[Work request] Arrange the lines as a numbered list, starting at the beginning of the records and ending with the line that contains "מרכיבים אחרים, כך שקשה לייחס את השיפור להישג". Leave out any blank lines.

*** Records for processing ***

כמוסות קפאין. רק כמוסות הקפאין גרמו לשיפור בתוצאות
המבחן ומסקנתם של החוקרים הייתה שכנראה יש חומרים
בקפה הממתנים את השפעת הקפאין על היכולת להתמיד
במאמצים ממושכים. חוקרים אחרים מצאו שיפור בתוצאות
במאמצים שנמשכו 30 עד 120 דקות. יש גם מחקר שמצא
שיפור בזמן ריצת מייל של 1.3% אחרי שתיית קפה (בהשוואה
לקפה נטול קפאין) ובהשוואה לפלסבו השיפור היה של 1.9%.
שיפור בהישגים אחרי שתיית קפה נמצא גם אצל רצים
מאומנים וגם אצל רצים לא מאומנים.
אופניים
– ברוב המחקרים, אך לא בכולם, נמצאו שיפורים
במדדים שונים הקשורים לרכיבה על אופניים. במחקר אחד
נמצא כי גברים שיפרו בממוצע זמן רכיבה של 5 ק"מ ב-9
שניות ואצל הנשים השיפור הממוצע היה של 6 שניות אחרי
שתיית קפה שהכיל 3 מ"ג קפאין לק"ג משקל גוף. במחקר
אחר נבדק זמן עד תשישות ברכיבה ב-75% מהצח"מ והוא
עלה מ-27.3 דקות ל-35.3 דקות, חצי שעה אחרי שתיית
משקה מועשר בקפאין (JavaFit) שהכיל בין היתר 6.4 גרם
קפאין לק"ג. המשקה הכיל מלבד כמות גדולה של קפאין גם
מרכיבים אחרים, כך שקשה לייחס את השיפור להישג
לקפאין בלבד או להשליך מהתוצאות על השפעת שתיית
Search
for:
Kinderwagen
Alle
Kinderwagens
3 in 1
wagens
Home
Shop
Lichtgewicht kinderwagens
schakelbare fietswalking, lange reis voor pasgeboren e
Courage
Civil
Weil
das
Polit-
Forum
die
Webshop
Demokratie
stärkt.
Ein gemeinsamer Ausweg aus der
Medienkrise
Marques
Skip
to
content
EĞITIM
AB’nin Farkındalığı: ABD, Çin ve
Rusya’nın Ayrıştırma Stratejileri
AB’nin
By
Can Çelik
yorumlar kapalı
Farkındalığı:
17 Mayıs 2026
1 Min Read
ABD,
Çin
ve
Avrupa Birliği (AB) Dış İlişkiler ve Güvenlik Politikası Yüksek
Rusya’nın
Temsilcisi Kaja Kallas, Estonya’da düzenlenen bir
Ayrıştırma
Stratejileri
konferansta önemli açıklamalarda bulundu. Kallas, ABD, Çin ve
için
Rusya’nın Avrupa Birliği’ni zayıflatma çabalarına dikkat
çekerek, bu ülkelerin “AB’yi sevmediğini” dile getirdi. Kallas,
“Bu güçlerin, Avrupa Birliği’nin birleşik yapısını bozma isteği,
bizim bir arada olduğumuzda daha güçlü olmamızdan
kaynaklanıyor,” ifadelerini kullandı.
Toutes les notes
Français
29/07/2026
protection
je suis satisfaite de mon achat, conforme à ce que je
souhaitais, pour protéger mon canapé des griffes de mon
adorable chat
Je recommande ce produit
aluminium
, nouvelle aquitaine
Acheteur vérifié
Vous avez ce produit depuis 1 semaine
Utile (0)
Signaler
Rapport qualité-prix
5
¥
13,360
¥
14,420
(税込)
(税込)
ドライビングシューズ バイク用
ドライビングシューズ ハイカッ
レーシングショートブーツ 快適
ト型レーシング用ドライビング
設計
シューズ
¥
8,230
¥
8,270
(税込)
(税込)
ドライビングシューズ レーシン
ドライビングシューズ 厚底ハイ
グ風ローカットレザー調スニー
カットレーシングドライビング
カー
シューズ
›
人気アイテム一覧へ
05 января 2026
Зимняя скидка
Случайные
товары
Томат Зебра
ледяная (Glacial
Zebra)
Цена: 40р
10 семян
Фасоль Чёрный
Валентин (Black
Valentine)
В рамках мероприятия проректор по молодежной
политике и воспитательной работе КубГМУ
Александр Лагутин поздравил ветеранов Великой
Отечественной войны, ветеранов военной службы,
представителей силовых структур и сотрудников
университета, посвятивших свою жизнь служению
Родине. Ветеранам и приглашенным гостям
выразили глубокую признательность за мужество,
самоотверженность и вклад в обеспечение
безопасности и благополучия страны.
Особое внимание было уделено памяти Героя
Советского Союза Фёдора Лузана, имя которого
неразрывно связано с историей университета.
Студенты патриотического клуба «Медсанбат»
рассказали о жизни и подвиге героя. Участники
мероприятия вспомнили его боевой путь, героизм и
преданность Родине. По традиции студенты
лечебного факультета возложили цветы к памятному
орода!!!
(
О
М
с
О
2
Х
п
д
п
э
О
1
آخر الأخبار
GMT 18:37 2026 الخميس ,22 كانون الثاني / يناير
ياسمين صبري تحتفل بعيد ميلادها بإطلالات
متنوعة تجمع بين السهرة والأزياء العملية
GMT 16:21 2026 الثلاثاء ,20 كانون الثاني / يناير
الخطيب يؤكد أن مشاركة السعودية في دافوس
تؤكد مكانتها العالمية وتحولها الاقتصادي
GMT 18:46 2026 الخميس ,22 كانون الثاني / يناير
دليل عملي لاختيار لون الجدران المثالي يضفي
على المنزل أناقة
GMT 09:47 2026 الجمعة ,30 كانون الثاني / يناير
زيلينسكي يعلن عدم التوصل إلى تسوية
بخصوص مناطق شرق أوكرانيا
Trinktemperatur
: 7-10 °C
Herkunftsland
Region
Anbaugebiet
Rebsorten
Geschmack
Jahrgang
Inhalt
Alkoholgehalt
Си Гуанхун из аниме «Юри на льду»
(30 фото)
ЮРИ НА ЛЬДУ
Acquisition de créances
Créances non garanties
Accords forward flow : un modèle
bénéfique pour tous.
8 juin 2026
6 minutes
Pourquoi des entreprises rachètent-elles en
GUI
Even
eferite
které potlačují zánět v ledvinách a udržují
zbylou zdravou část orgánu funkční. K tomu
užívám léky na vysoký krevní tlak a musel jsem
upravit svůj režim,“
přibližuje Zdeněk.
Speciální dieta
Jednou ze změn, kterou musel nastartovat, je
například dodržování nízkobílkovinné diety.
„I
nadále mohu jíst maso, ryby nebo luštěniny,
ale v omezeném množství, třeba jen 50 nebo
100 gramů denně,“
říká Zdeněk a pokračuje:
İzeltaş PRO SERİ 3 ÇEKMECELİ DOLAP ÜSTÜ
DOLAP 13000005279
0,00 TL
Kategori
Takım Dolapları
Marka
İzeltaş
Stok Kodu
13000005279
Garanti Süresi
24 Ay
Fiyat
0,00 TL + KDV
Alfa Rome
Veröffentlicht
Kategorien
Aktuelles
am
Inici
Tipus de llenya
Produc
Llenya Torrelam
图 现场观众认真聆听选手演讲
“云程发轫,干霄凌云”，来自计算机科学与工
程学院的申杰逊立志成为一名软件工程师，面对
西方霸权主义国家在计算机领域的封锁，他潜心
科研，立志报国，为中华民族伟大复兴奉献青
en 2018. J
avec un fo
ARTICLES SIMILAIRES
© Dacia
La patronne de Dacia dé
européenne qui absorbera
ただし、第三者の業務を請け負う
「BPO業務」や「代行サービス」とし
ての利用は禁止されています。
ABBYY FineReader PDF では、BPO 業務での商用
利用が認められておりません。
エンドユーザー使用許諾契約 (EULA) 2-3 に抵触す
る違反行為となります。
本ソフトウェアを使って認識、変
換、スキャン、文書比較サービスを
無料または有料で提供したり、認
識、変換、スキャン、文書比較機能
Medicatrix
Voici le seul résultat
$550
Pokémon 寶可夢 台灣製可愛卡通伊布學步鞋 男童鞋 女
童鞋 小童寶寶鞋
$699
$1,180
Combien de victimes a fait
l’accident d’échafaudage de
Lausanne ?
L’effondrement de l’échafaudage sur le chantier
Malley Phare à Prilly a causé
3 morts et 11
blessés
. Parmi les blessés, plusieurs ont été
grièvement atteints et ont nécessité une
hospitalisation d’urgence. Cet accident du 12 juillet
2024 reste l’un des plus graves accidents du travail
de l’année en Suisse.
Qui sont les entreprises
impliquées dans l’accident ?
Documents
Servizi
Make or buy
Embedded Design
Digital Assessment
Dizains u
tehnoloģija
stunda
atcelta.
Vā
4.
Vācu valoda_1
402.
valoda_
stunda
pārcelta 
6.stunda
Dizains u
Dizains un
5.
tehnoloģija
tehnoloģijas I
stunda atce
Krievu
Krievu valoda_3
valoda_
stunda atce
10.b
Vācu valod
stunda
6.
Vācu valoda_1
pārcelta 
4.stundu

*** End of Records for processing ***

[Solution to this problem]
1. כמוסות קפאין. רק כמוסות הקפאין גרמו לשיפור בתוצאות
2. המבחן ומסקנתם של החוקרים הייתה שכנראה יש חומרים
3. בקפה הממתנים את השפעת הקפאין על היכולת להתמיד
4. במאמצים ממושכים. חוקרים אחרים מצאו שיפור בתוצאות
5. במאמצים שנמשכו 30 עד 120 דקות. יש גם מחקר שמצא
6. שיפור בזמן ריצת מייל של 1.3% אחרי שתיית קפה (בהשוואה
7. לקפה נטול קפאין) ובהשוואה לפלסבו השיפור היה של 1.9%.
8. שיפור בהישגים אחרי שתיית קפה נמצא גם אצל רצים
9. מאומנים וגם אצל רצים לא מאומנים.
10. אופניים
11. – ברוב המחקרים, אך לא בכולם, נמצאו שיפורים
12. במדדים שונים הקשורים לרכיבה על אופניים. במחקר אחד
13. נמצא כי גברים שיפרו בממוצע זמן רכיבה של 5 ק"מ ב-9
14. שניות ואצל הנשים השיפור הממוצע היה של 6 שניות אחרי
15. שתיית קפה שהכיל 3 מ"ג קפאין לק"ג משקל גוף. במחקר
16. אחר נבדק זמן עד תשישות ברכיבה ב-75% מהצח"מ והוא
17. עלה מ-27.3 דקות ל-35.3 דקות, חצי שעה אחרי שתיית
18. משקה מועשר בקפאין (JavaFit) שהכיל בין היתר 6.4 גרם
19. קפאין לק"ג. המשקה הכיל מלבד כמות גדולה של קפאין גם
20. מרכיבים אחרים, כך שקשה לייחס את השיפור להישג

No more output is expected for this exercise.